Lepiej GPW prezentuje się w ujęciu półrocznym. Kapitalizacja GPW od stycznia do czerwca wzrosła o 2,2 proc. Plasuje to warszawską giełdę w środku europejskiej stawki. Największy wzrost kapitalizacji o 39 proc. odnotowała giełda rumuńska. Na drugim biegunie znalazła się giełda cypryjska gdzie wartość spółek w ciągu sześciu miesięcy spadła o ponad 14 proc. W obu przypadkach jest to jednak tzw efekt bazy. Spośród liczących się giełd europejskich na uwagę zasługuję półroczny wynik giełdy tureckiej. Wartość notowanych tam spółek spadała od początku roku o ponad 12 proc. Tym samym GPW systematycznie zbliża się do giełdy tureckiej pod względem kapitalizacji.

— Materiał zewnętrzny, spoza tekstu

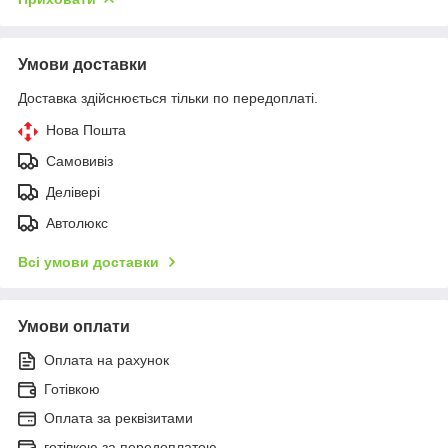
Умови доставки
Доставка здійснюється тільки по передоплаті.
Нова Пошта
Самовивіз
Делівері
Автолюкс
Всі умови доставки
Умови оплати
Оплата на рахунок
Готівкою
Оплата за реквізитами
готівкою за передоплатою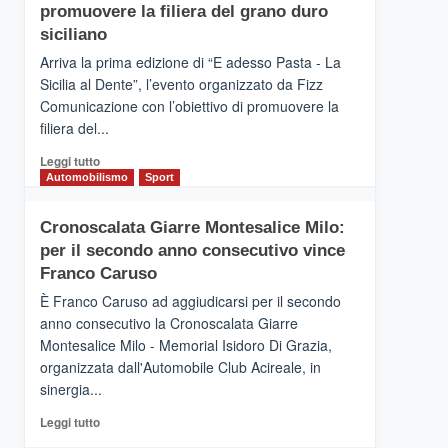
pace
SICILIA
promuovere la filiera del grano duro
(Ct)
siciliano
–
Arriva la prima edizione di “E adesso Pasta - La
Il
Sicilia al Dente”, l’evento organizzato da Fizz
Borgo
Comunicazione con l’obiettivo di promuovere la
del
Gusto,
filiera del...
il
Leggi
Leggi tutto
tour
di
Automobilismo
Sport
tra
più
sapori
su
e
Cronoscalata Giarre Montesalice Milo:
Mondello
vicoli
per il secondo anno consecutivo vince
(Palermo)
medievali
–
Franco Caruso
“E
È Franco Caruso ad aggiudicarsi per il secondo
adesso
anno consecutivo la Cronoscalata Giarre
Pasta
Montesalice Milo - Memorial Isidoro Di Grazia,
–
organizzata dall'Automobile Club Acireale, in
La
Sicilia
sinergia...
al
Leggi
Leggi tutto
Dente”,
di
l’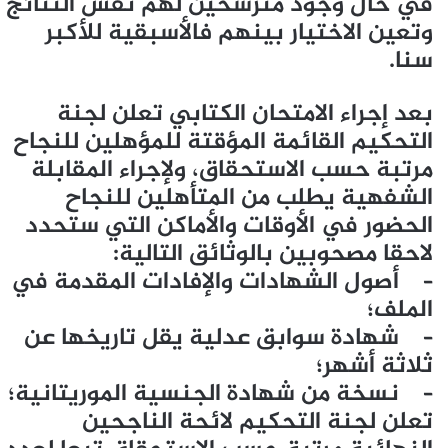
في حال وجود مترشحين لهم نفس النتائج
وتعين الاختيار بينهم فالأسبقية للأكبر
سنا.
بعد إجراء الامتحان الكتابي تعلن لجنة
التحكيم القائمة المؤقتة للمؤهلين للنجاح
مرتبة حسب الاستحقاق، ولإجراء المقابلة
الشفهية يطلب من المتأهلين للنجاح
الحضور في الأوقات والأماكن التي ستحدد
لاحقا مصحوبين بالوثائق التالية:
– أصول الشهادات والإفادات المقدمة في
الملف؛
– شهادة سوابق عدلية يقل تاريخها عن
ثلاثة أشهر؛
– نسخة من شهادة الجنسية الموريتانية؛
تعلن لجنة التحكيم لائحة الناجحين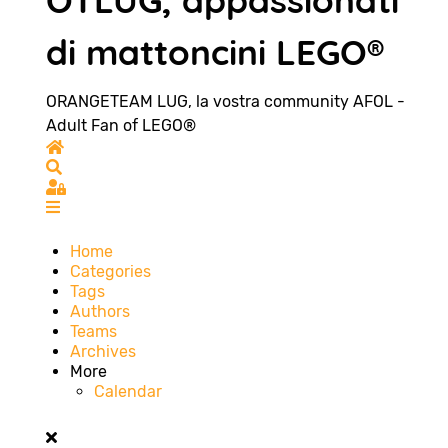
OTLUG, appassionati
di mattoncini LEGO®
ORANGETEAM LUG, la vostra community AFOL -
Adult Fan of LEGO®
Home
Search
Sign In
Home
Categories
Tags
Authors
Teams
Archives
More
Calendar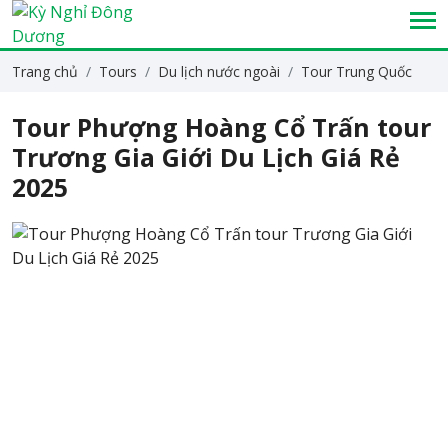
Trang chủ
Tours
Du lịch nước ngoài
Tour Trung Quốc
Tour Phượng Hoàng Cổ Trấn tour
Trương Gia Giới Du Lịch Giá Rẻ
2025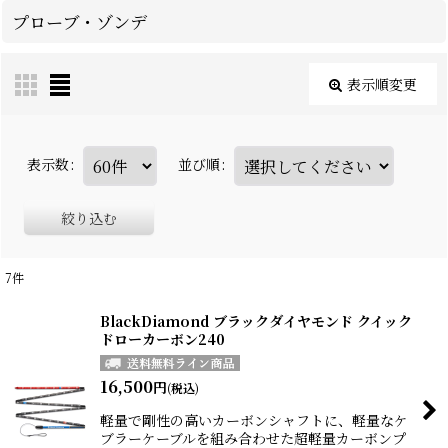
プローブ・ゾンデ
表示順変更
表示数
:
並び順
:
絞り込む
7
件
BlackDiamond ブラックダイヤモンド クイック
ドローカーボン240
16,500
円
(税込)
軽量で剛性の高いカーボンシャフトに、軽量なケ
ブラーケーブルを組み合わせた超軽量カーボンプ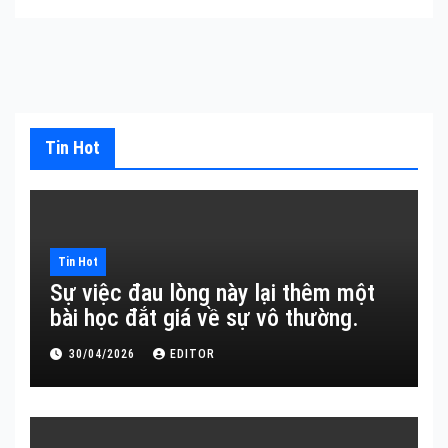
Tin Hot
Tin Hot
Sự việc đau lòng này lại thêm một
bài học đắt giá về sự vô thường.
30/04/2026
EDITOR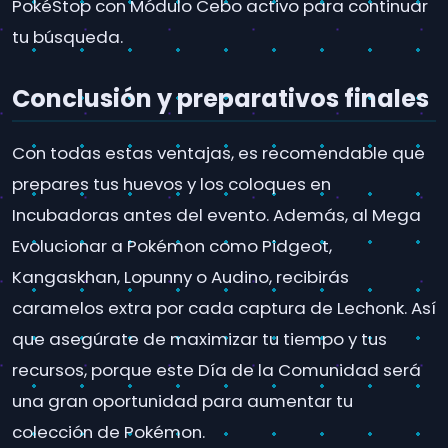
PokéStop con Módulo Cebo activo para continuar
tu búsqueda.
Conclusión y preparativos finales
Con todas estas ventajas, es recomendable que
prepares tus huevos y los coloques en
Incubadoras antes del evento. Además, al Mega
Evolucionar a Pokémon como Pidgeot,
Kangaskhan, Lopunny o Audino, recibirás
caramelos extra por cada captura de Lechonk. Así
que asegúrate de maximizar tu tiempo y tus
recursos, porque este Día de la Comunidad será
una gran oportunidad para aumentar tu
colección de Pokémon.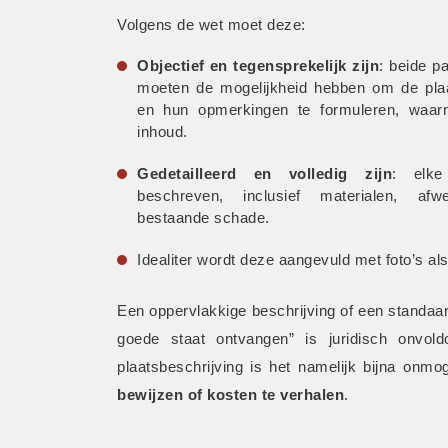
Volgens de wet moet deze:
Objectief en tegensprekelijk zijn
: beide pa
moeten de mogelijkheid hebben om de plaat
en hun opmerkingen te formuleren, waar
inhoud.
Gedetailleerd en volledig zijn
: elke
beschreven, inclusief materialen, afw
bestaande schade.
Idealiter wordt deze aangevuld met foto’s als
Een oppervlakkige beschrijving of een standaar
goede staat ontvangen” is juridisch onvold
plaatsbeschrijving is het namelijk bijna onmo
bewijzen of kosten te verhalen
.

Póki co jednak GPW wciąż jest ósmą największą giełdą w Europie. Na koniec czerwca wartość polskich spółek wyniosła 145 mld euro. Liderem wciąż jest NYSE Euronext z kapitalizacją na poziomie 2,2 bln euro. Kolejne miejsce w europejskiej stawce zajmuje Deutsche Borse, z wartością spółek na poziomie 1,1 mld euro. Zaszła natomiast zmiana na trzecim miejscu. Giełdę szwajcarską wyprzedził parkiet hiszpański. Wartość hiszpańskich spółek notowanych na BME wyniosła na koniec miesiąca 932 mld euro. Szwajcarskie spółki obecne na SIX Swiss Exchange były warte 918 mld euro.